I went through a phone pre-interview, passed that first hurdle, then drove to New Haven the next morning, gratefully took advantage of the free parking because parking is pricey in the city, then met with two ridiculously young college students who were in charge. I sat down at a computer, began answering pop-up questions, followed by answering spoken questions, having my vital signs checked, then free lunch. I was given a vial of pills and instructed how to take them.

This routine continued for 30 days, culminating in a final session which consisted of two new ridiculously young college students asking me more questions, having me answer increasingly complex questions online evidently in an effort to guarantee complete honesty in question-answering, followed by free lunch and a substantial check to take home. (I think it would be a good litmus test to submit presidential candidates to this style of interrogation.) The clinical trial produced no side effects during the month of daily pills, but I was never told what the off-label use would be, so that remained a mystery.
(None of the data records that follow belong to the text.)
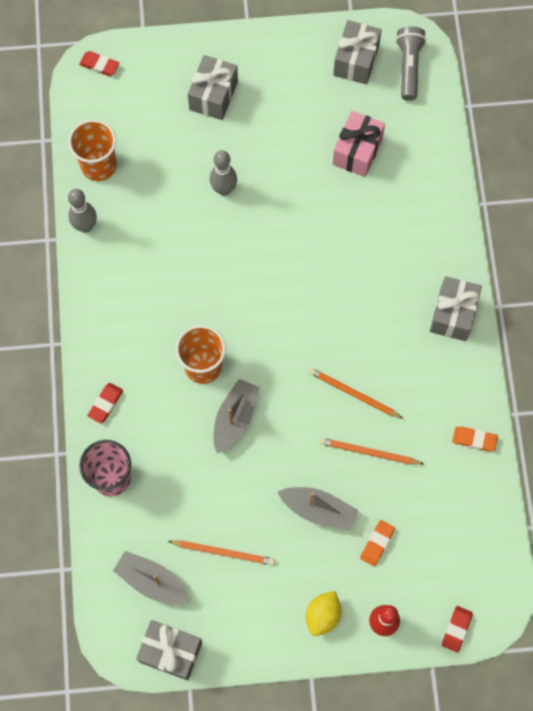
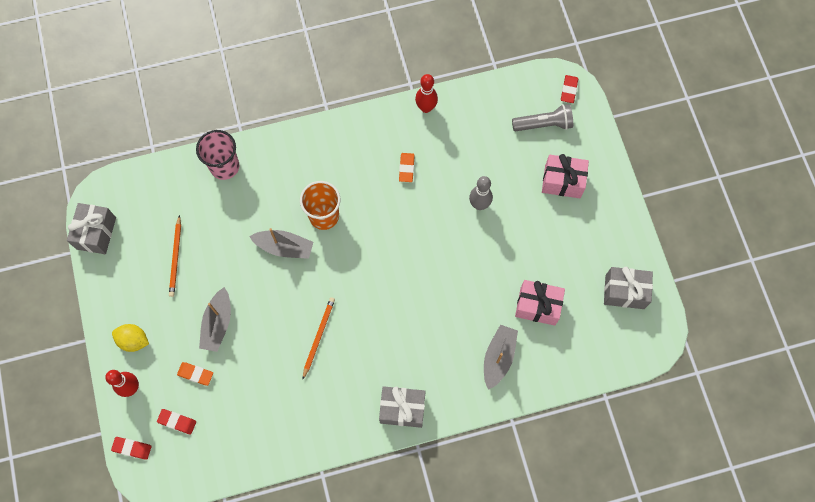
camera: 80 degrees right, 0 degrees up
(85, 226) = (426, 108): grey bowling pin -> red bowling pin
(99, 165) = (480, 107): orange cup -> none
(105, 404) = (282, 151): red eraser -> red eraser (177, 422)
(152, 581) = (148, 210): grey boat -> grey boat (498, 358)
(213, 95) = (562, 182): grey gift -> pink gift
(369, 452) = (270, 356): orange pencil -> none
(408, 67) = (629, 338): grey flashlight -> grey flashlight (544, 124)
(474, 440) = (293, 442): orange eraser -> orange eraser (406, 168)

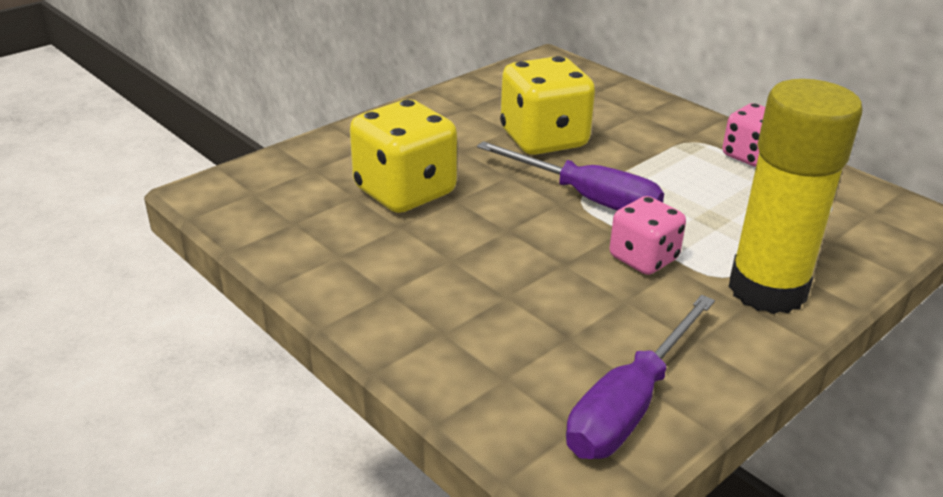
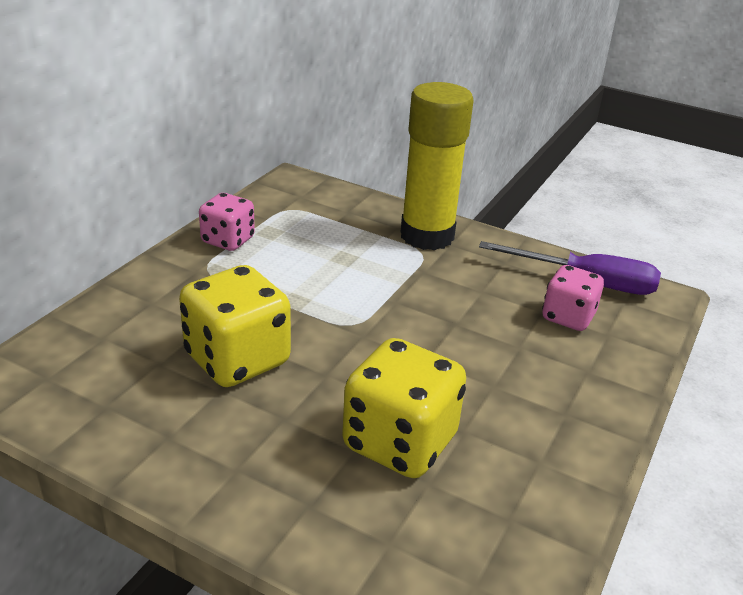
camera: 110 degrees left, 0 degrees up
(587, 198) = (346, 320): purple screwdriver -> none
(643, 258) = (423, 286): pink dice -> pink dice (568, 317)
This wasn’t my only experience with consumer research groups, though. The first one I heard about was for a new type of potato chip. Imagine that — getting paid to eat snacks! The panel leader was receiving feedback along the lines of “this tastes good” and I was giving him “the lime undertone of this chip would pair well with sour cream infused with chive dip and a spicy Rioja wine.” I was the only one asked to come back for the next session, and then regularly after that. Unfortunately, it wasn’t always food. This wasn’t the Pew Research Center, mind you, just a group paid by a large corporation to subtly use our taste buds against us to create an addiction to a particular flavor of potato chip. I’m just guessing on that.

Back in the 1980s I remember when the Coca-Cola Company made the disastrous decision to come out with New Coke. If you recall that fiasco, I categorically state that I had nothing to do with those blind taste tests. I was drinking Tab at the time, because supposedly it would magically make the pounds drop off, and the can was hot pink with that fabulous tagline “Tab’s got Sass!” Who could resist all that? I was never called for Tab consumer research; more’s the pity because I would have told them not to change a single thing.

I saw a recent craigslist posting: “Are you currently suicidal and drink alcohol to cope? Earn up to $120 for completing a paid study online.” I don’t know, that’s kind of a stretch for me, but we all have our crazy days and I do like wine with dinner.